The weekly Parsha – Parshas Bamidbar

This week’s Torah portion of Bamidbar has a particular relevance to the festival of Shavuot. We can find this connection in the opening words of the portion, where G-d commands, “Count the number of all the congregation of the Children of Israel.”
Rashi comments on the command: “Because they [the Children of Israel] are dear to Him, He counts them all the time: when they went forth from Egypt He counted them; when they fell because of [the sin of] the Golden Calf, He counted them; when He was about to make His Presence dwell among them (i.e., in the Tabernacle) He counted them.”
When things are counted, they stand in a relation of equality; the greatest man and the least are each counted once; no more, no less. And since, as Rashi tells us, the census was a token of G-d’s love, it must have been a gesture towards that which is equal in every Jew. Not his intellect, not his moral standing, but his essence: his Jewish soul. So the point of the census was to bring the soul of each Jew into prominence, to the surface of awareness.

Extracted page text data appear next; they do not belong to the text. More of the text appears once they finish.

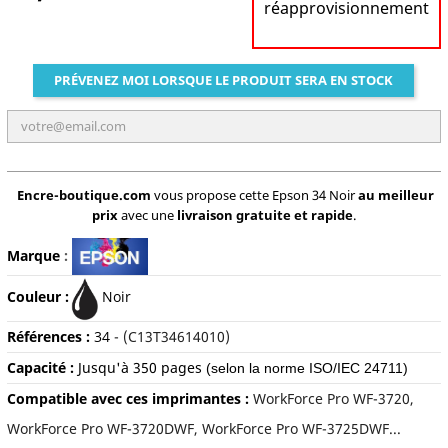
réapprovisionnement
PRÉVENEZ MOI LORSQUE LE PRODUIT SERA EN STOCK
Encre-boutique.com
vous propose cette Epson 34 Noir
au meilleur
prix
avec une
livraison gratuite et rapide
.
Marque
:
Couleur :
Noir
Références :
34
- (C13T34614010)
Capacité :
Jusqu'à 35
0 pages
(selon la norme ISO/IEC 24711)
Compatible avec ces imprimantes :
WorkForce Pro WF-3720,
WorkForce Pro WF-3720DWF, WorkForce Pro WF-3725DWF...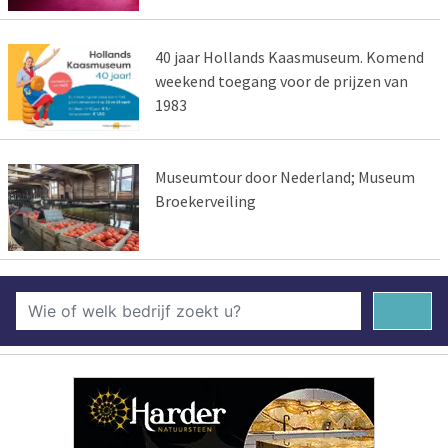
40 jaar Hollands Kaasmuseum. Komend
weekend toegang voor de prijzen van
1983
Museumtour door Nederland; Museum
Broekerveiling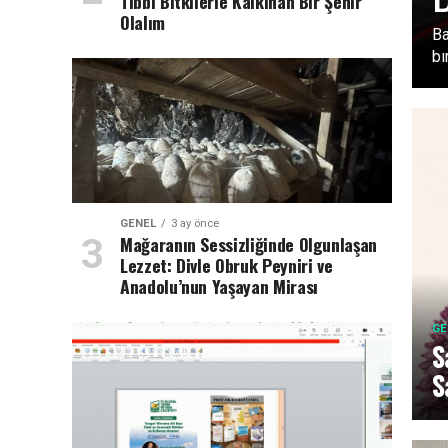
Tıbbi Bitkilerle Kalkınan Bir Şehir
Olalım
Ba
bı
GENEL
3 ay önce
Mağaranın Sessizliğinde Olgunlaşan
Lezzet: Divle Obruk Peyniri ve
Anadolu’nun Yaşayan Mirası
GE
S
S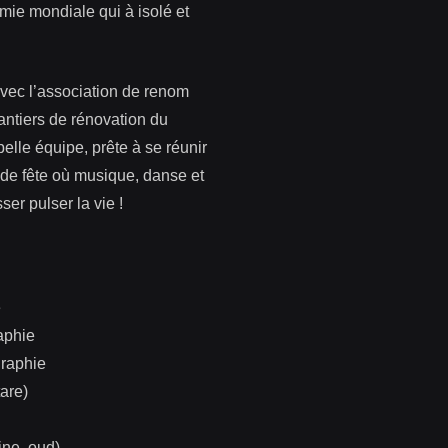
émie mondiale qui à isolé et
avec l’association de renom
antiers de rénovation du
le équipe, prête à se réunir
 de fête où musique, danse et
ser pulser la vie !
e
aphie
graphie
tare)
ne, oud)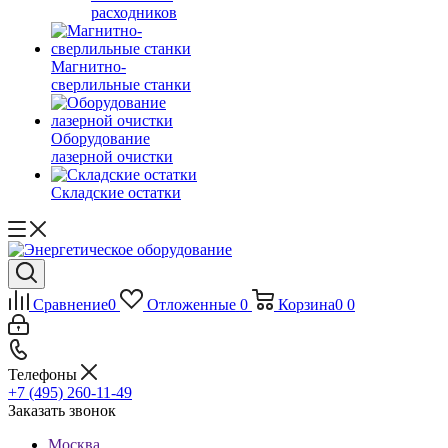
расходников
Магнитно-
сверлильные станки
Оборудование
лазерной очистки
Складские остатки
Сравнение
0
Отложенные
0
Корзина
0
0
Телефоны
+7 (495) 260-11-49
Заказать звонок
Москва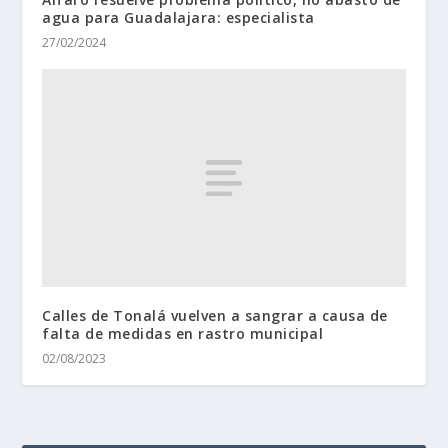
agua para Guadalajara: especialista
27/02/2024
Calles de Tonalá vuelven a sangrar a causa de
falta de medidas en rastro municipal
02/08/2023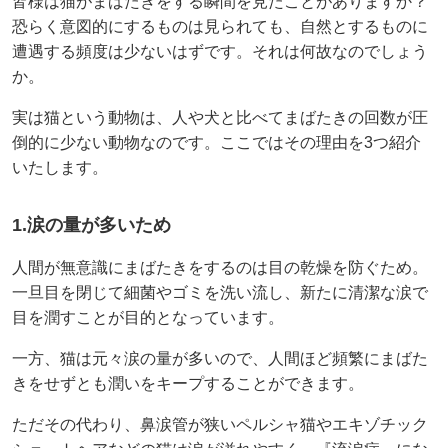
皆様は猫がまばたきをする瞬間を見たことがありますか？
恐らく意図的にするものは見られても、自然とするものに
遭遇する頻度は少ないはずです。それは何故なのでしょう
か。
実は猫という動物は、人や犬と比べてまばたきの回数が圧
倒的に少ない動物なのです。ここではその理由を3つ紹介
いたします。
1.涙の量が多いため
人間が無意識にまばたきをするのは目の乾燥を防ぐため。
一旦目を閉じて細菌やゴミを洗い流し、新たに清潔な涙で
目を潤すことが目的となっています。
一方、猫は元々涙の量が多いので、人間ほど頻繁にまばた
きをせずとも潤いをキープすることができます。
ただその代わり、鼻涙管が狭いペルシャ猫やエキゾチック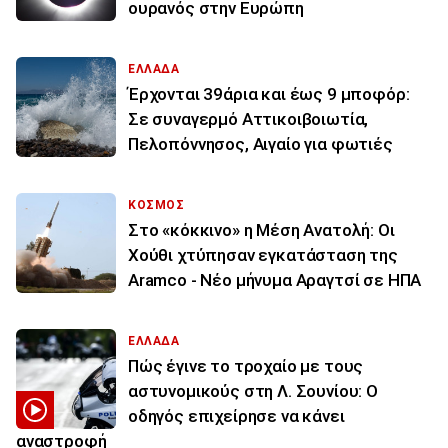
ουρανός στην Ευρώπη
ΕΛΛΑΔΑ
Έρχονται 39άρια και έως 9 μποφόρ:
Σε συναγερμό Αττικοιβοιωτία,
Πελοπόννησος, Αιγαίο για φωτιές
ΚΟΣΜΟΣ
Στο «κόκκινο» η Μέση Ανατολή: Οι
Χούθι χτύπησαν εγκατάσταση της
Aramco - Νέο μήνυμα Αραγτσί σε ΗΠΑ
ΕΛΛΑΔΑ
Πώς έγινε το τροχαίο με τους
αστυνομικούς στη Λ. Σουνίου: Ο
οδηγός επιχείρησε να κάνει
αναστροφή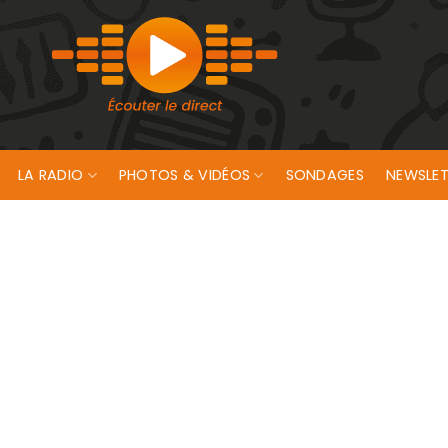
LA RADIO
PHOTOS & VIDÉOS
SONDAGES
NEWSLET
nce de SailGP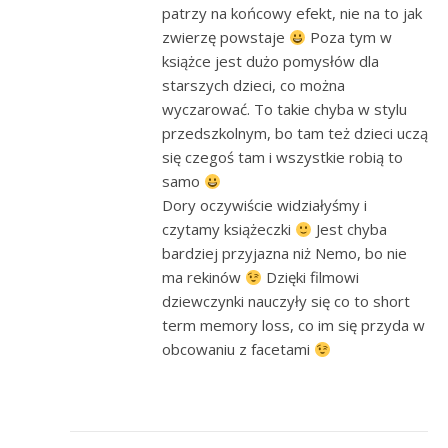
patrzy na końcowy efekt, nie na to jak
zwierzę powstaje
Poza tym w
książce jest dużo pomysłów dla
starszych dzieci, co można
wyczarować. To takie chyba w stylu
przedszkolnym, bo tam też dzieci uczą
się czegoś tam i wszystkie robią to
samo
Dory oczywiście widziałyśmy i
czytamy książeczki
Jest chyba
bardziej przyjazna niż Nemo, bo nie
ma rekinów
Dzięki filmowi
dziewczynki nauczyły się co to short
term memory loss, co im się przyda w
obcowaniu z facetami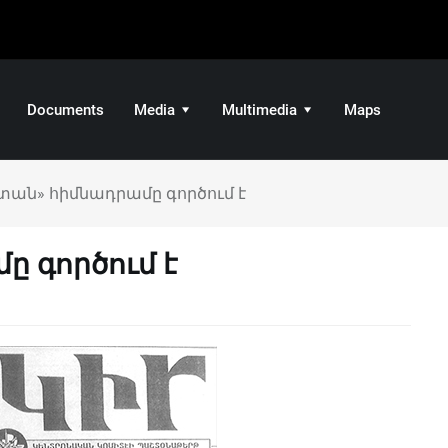
Documents
Media
Multimedia
Maps
տան» հիմնադրամը գործում է
 գործում է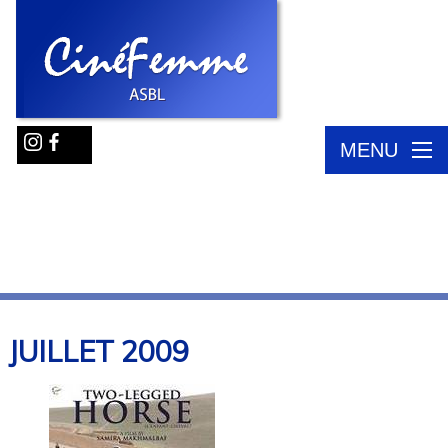
MENU
JUILLET
2009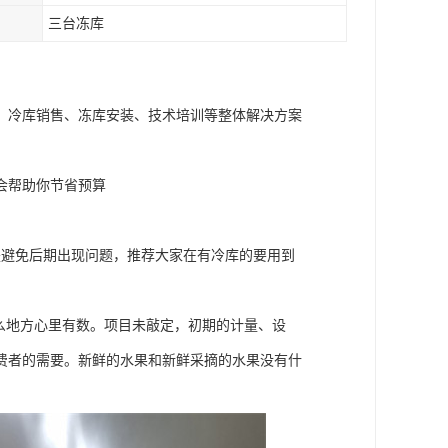
三台冻库
、冷库销售、冻库安装、技术培训等整体解决方案
会帮助你节省预算
是避免后期出现问题，推荐大家在有冷库的要用到
么地方心里有数。项目未敲定，初期的计量、设
费者的需要。新鲜的水果和新鲜采摘的水果没有什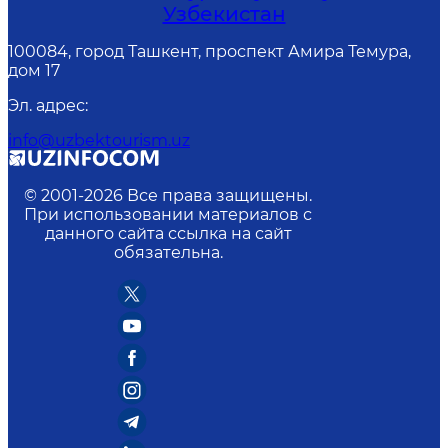
Узбекистан
100084, город Ташкент, проспект Амира Темура,
дом 17
Эл. адрес
:
info@uzbektourism.uz
© 2001-
2026
Все права защищены.
При использовании материалов с
данного сайта ссылка на сайт
обязательна.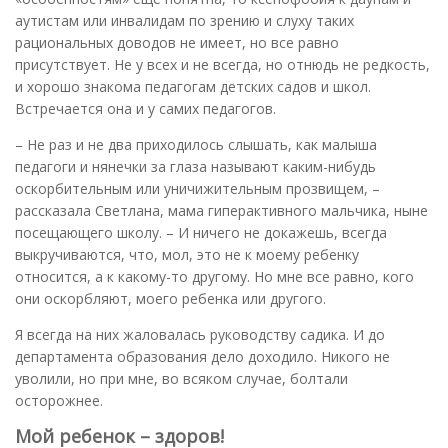
аутистам или инвалидам по зрению и слуху таких
рациональных доводов не имеет, но все равно
присутствует. Не у всех и не всегда, но отнюдь не редкость,
и хорошо знакома педагогам детских садов и школ.
Встречается она и у самих педагогов.
– Не раз и не два приходилось слышать, как малыша
педагоги и нянечки за глаза называют каким-нибудь
оскорбительным или уничижительным прозвищем, –
рассказала Светлана, мама гиперактивного мальчика, ныне
посещающего школу. – И ничего не докажешь, всегда
выкручиваются, что, мол, это не к моему ребенку
относится, а к какому-то другому. Но мне все равно, кого
они оскорбляют, моего ребенка или другого.
Я всегда на них жаловалась руководству садика. И до
департамента образования дело доходило. Никого не
уволили, но при мне, во всяком случае, болтали
осторожнее.
Мой ребенок – здоров!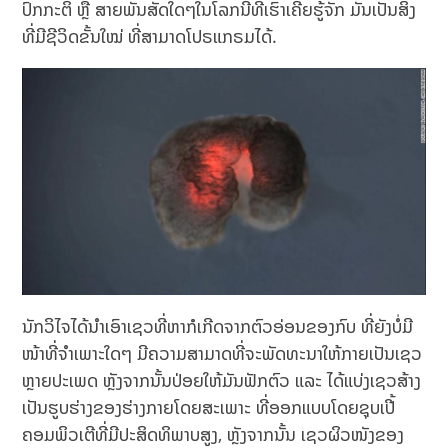
ປົກກະຕິ ຫຼື ສາຍພັນສັດໃດໆໃນໂລກນີ້ທີ່ເຮົາເຄີຍຮູ້ຈັກ ມັນເປັນສິ່ງ
ທີ່ມີຊີວິດຂັ້ນໃໝ່ ທີ່ສາມາດໂປຣແກຣມໄດ້.
ນັກວິໄຈໄດ້ນຳເອົາເຊວທີ່ຫາກໍເກີດຈາກຕົວອ່ອນຂອງກົບ ທີ່ຍັງບໍ່ມີ
ໜ້າທີ່ຈຳເພາະໃດໆ ມີຄວາມສາມາດທີ່ຈະພັດທະນາໃຫ້ກາຍເປັນເຊວ
ຫຼາຍປະເພດ ຫຼັງຈາກນັ້ນປ່ອຍໃຫ້ມັນຟັກຕົວ ແລະ ໄດ້ແບ່ງເຊວສ້າງ
ເປັນຮູບຮ່າງຂອງຮ່າງກາຍໂດຍສະເພາະ ທີ່ອອກແບບໂດຍຊຸບເປີ້
ຄອມພິວເຕີທີ່ມີປະສິດທິພາບສູງ, ຫຼັງຈາກນັ້ນ ເຊວຜິວໜັງຂອງ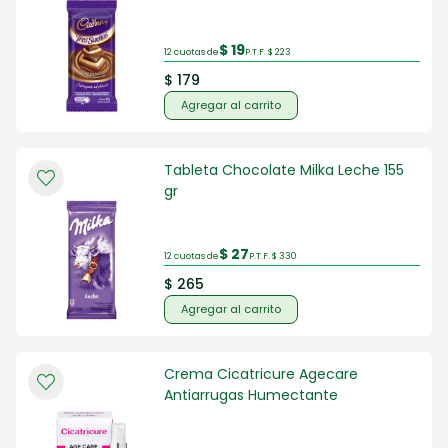
$ 19
12 cuotas de
P.T.F. $ 223
$ 179
Agregar al carrito
Tableta Chocolate Milka Leche 155
gr
$ 27
12 cuotas de
P.T.F. $ 330
$ 265
Agregar al carrito
Crema Cicatricure Agecare
Antiarrugas Humectante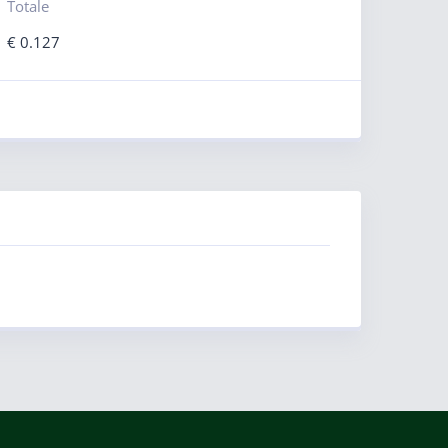
Totale
€
0.127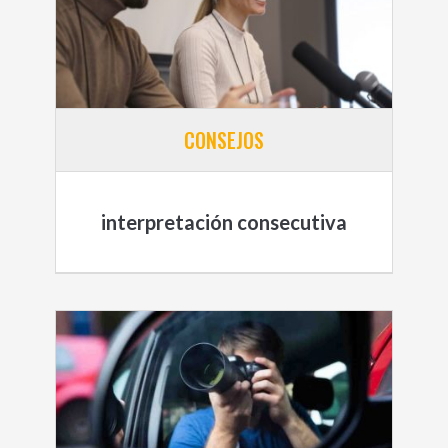
CONSEJOS
interpretación consecutiva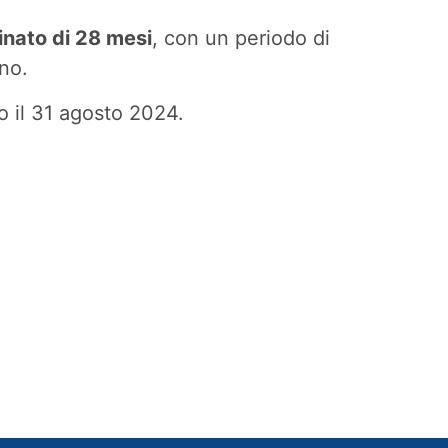
nato di 28 mesi
, con un periodo di
ano.
o il 31 agosto 2024.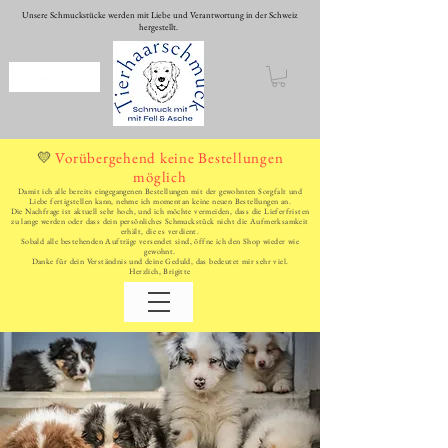
Unsere Schmuckstücke werden mit Liebe und Verantwortung in der Schweiz
hergestellt.
WhatsApp schreiben
Vorübergehend keine Bestellungen
💛
möglich
Damit ich alle bereits eingegangenen Bestellungen mit der gewohnten Sorgfalt und
Liebe fertigstellen kann, nehme ich momentan keine neuen Bestellungen an.
Die Nachfrage ist aktuell sehr hoch, und ich möchte vermeiden, dass die Lieferfristen
zu lange werden oder dass dein persönliches Schmuckstück nicht die Aufmerksamkeit
erhält, die es verdient.
Sobald alle bestehenden Aufträge versendet sind, öffne ich den Shop wieder wie
gewohnt.
Danke für dein Verständnis und deine Geduld, das bedeutet mir sehr viel.
Herzlich, Brigitte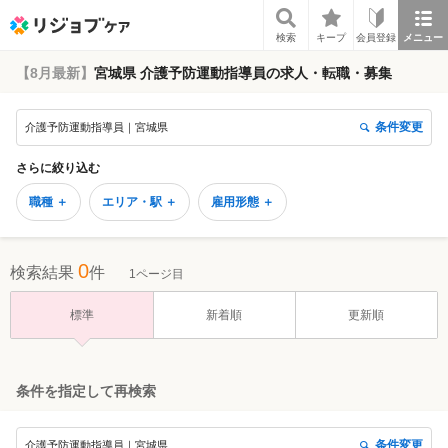
リジョブケア
検索
キープ
会員登録
メニュー
【8月最新】
宮城県 介護予防運動指導員の求人・転職・募集
条件変更
介護予防運動指導員｜宮城県
さらに絞り込む
職種 ＋
エリア・駅 ＋
雇用形態 ＋
0
検索結果
件
1ページ目
標準
新着順
更新順
条件を指定して再検索
条件変更
介護予防運動指導員｜宮城県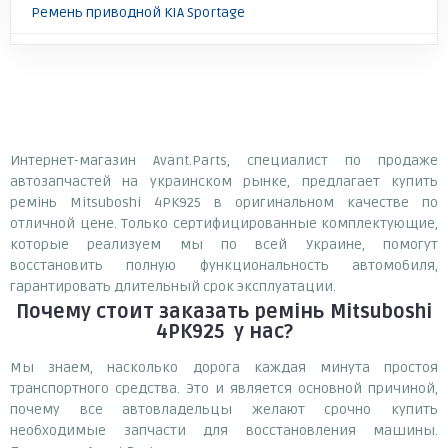
Ремень приводной KIA Sportage
Интернет-магазин Avant.Parts, специалист по продаже
автозапчастей на украинском рынке, предлагает купить
ремінь Mitsuboshi 4PK925 в оригинальном качестве по
отличной цене. Только сертифицированные комплектующие,
которые реализуем мы по всей Украине, помогут
восстановить полную функциональность автомобиля,
гарантировать длительный срок эксплуатации.
Почему
стоит
заказать
ремінь Mitsuboshi
4PK925
у нас?
Мы знаем, насколько дорога каждая минута простоя
транспортного средства. Это и является основной причиной,
почему все автовладельцы желают срочно купить
необходимые запчасти для восстановления машины.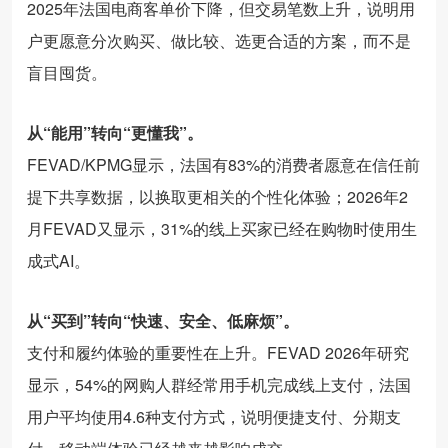
2025年法国电商客单价下降，但交易笔数上升，说明用
户更愿意分次购买、做比较、选更合适的方案，而不是
盲目囤货。
从“能用”转向“更懂我”。
FEVAD/KPMG显示，法国有83%的消费者愿意在信任前
提下共享数据，以换取更相关的个性化体验；2026年2
月FEVAD又显示，31%的线上买家已经在购物时使用生
成式AI。
从“买到”转向“快速、安全、低麻烦”。
支付和履约体验的重要性在上升。FEVAD 2026年研究
显示，54%的网购人群经常用手机完成线上支付，法国
用户平均使用4.6种支付方式，说明便捷支付、分期支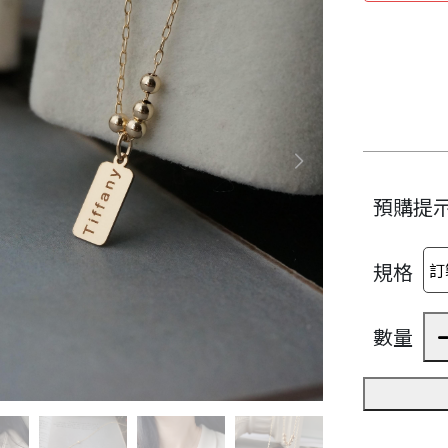
預購提
規格
數量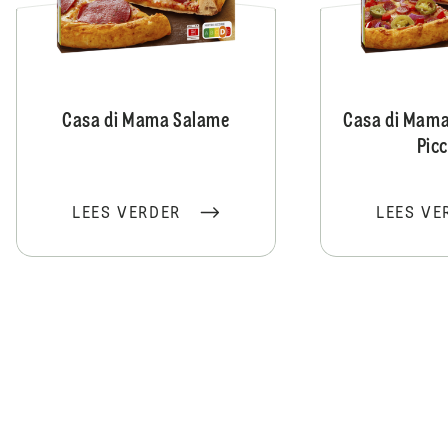
Casa di Mama Salame
Casa di Mama
Pic
LEES VERDER
LEES VE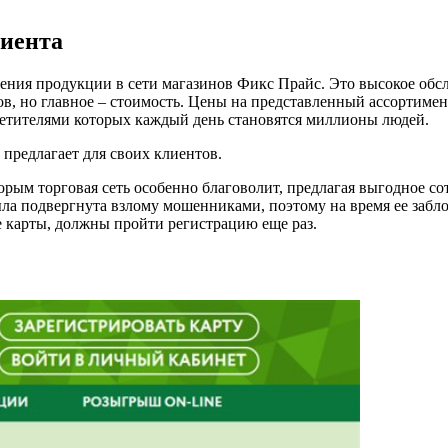
лиента
ения продукции в сети магазинов Фикс Прайс. Это высокое обс
, но главное – стоимость. Цены на представленный ассортимент
осетителями которых каждый день становятся миллионы людей.
ы предлагает для своих клиентов.
торым торговая сеть особенно благоволит, предлагая выгодное с
ла подвергнута взлому мошенниками, поэтому на время ее забло
ее карты, должны пройти регистрацию еще раз.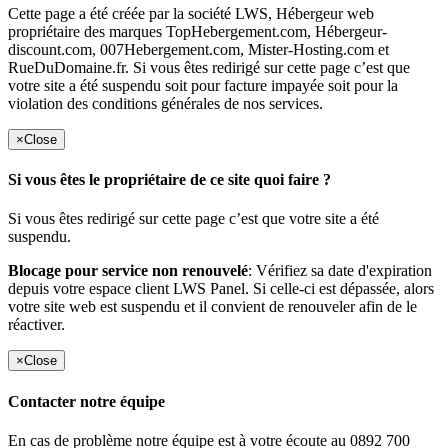
Cette page a été créée par la société LWS, Hébergeur web
propriétaire des marques TopHebergement.com, Hébergeur-
discount.com, 007Hebergement.com, Mister-Hosting.com et
RueDuDomaine.fr. Si vous êtes redirigé sur cette page c’est que
votre site a été suspendu soit pour facture impayée soit pour la
violation des conditions générales de nos services.
×
Close
Si vous êtes le propriétaire de ce site quoi faire ?
Si vous êtes redirigé sur cette page c’est que votre site a été
suspendu.
Blocage pour service non renouvelé
: Vérifiez sa date d'expiration
depuis votre espace client LWS Panel. Si celle-ci est dépassée, alors
votre site web est suspendu et il convient de renouveler afin de le
réactiver.
×
Close
Contacter notre équipe
En cas de problème notre équipe est à votre écoute au 0892 700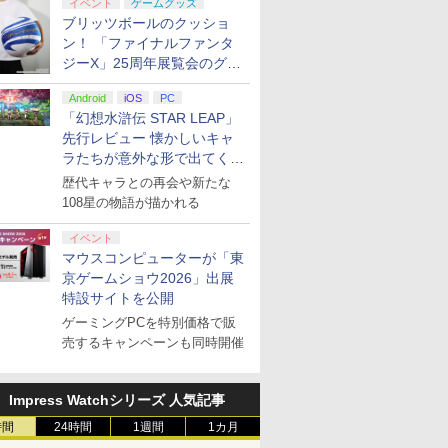
イベント
ゲームグッズ
ブリッツボールのクッショ
ン！ 「ファイナルファンタ
ジーX」25周年展覧会のグッ
ズ情報が公開
Android
iOS
PC
「幻想水滸伝 STAR LEAP」
先行レビュー 懐かしいキャ
ラたちが意外な形で出てくる
シリーズ完全新作！
歴代キャラとの再会や新たな
108星の物語が描かれる
イベント
マウスコンピューターが「東
京ゲームショウ2026」出展
特設サイトを公開
ゲーミングPCを特別価格で販
売するキャンペーンも同時開催
Impress Watchシリーズ 人気記事
時間
24時間
1週間
1カ月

Rashi writes that G-d counts His people all the time; and yet, as Rashi himself points out, they were counted only three times in the first year and once the month after leaving Egypt. Then they were counted only once more during their wanderings in the wilderness, and subsequently only at very infrequent intervals (according to a Midrash, only a total of nine times until today, and the tenth time will be when Moshiach comes). But, if the point of the counting was to reveal the essence of each Jewish soul, then this revelation has a depth which places it beyond the erosion of time – it is operative, literally, all the time.
The differences between the three countings which Rashi mentions were evolutionary stages in a process of revelation. In the first, the Jewish soul was awakened by the love of G-d; in the second, it began to work its influence on the external life of the Israelites; and in the third, it finally suffused all their actions.
The first census was on the Israelites’ departure from Egypt, and it aroused their spirit of self-sacrifice to the extent that they followed G-d into a barren wilderness. But it left their emotions untouched.
The second was prior to building the Tabernacle. It reached their intel-lect and emotions, because they were preparing for the work that was to bring G-d’s Presence into their midst. But still the impetus came from outside: G-d’s command set them to their work, not inner compunction.
But with the third census came the actual service of the Tabernacle, when the Israelites – by their own actions – brought G-d into their midst. Then all their actions were a testimony to the union of the Jewish soul with G-d.
In this way, the connection between Bamidbar and Shavuot becomes clear. When the Torah was given, Israel and G-d were united in such a way that G-d sent down His revelation from above; and the Children of Israel were themselves elevated. And we read, in preparation for our annual re-creation of the event, the portion which tells us of the third census when the two modes of revelation are brought together. Moshiach NOW!!!